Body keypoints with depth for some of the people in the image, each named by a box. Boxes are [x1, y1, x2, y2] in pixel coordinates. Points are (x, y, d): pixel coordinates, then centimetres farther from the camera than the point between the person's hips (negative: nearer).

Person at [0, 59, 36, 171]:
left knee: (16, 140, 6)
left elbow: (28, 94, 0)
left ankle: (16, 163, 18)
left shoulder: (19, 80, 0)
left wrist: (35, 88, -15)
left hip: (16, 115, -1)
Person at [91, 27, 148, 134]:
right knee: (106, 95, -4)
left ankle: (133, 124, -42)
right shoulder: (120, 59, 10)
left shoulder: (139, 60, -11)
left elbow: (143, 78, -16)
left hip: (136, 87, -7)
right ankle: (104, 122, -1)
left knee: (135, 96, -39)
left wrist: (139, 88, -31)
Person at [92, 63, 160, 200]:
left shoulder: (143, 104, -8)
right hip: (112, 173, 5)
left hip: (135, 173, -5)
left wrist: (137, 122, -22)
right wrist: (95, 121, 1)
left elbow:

▶ **YOUR OBJECTIVE**: Rewrite the records from the line with "left elbow: (28, 94, 0)" to the line with "right hip: (112, 173, 5)", both included. Shift every number in the keypoint triples up by 11, and leave the person box lines unchanged.

▶ **SOLUTION FOR THIS EXERCISE**:
left elbow: (39, 105, 11)
left ankle: (27, 174, 29)
left shoulder: (30, 91, 11)
left wrist: (46, 99, -4)
left hip: (27, 126, 10)
Person at [91, 27, 148, 134]:
right knee: (117, 106, 7)
left ankle: (144, 135, -31)
right shoulder: (131, 70, 21)
left shoulder: (150, 71, 0)
left elbow: (154, 89, -5)
left hip: (147, 98, 4)
right ankle: (115, 133, 10)
left knee: (146, 107, -28)
left wrist: (150, 99, -20)
Person at [92, 63, 160, 200]:
left shoulder: (154, 115, 3)
right hip: (123, 184, 16)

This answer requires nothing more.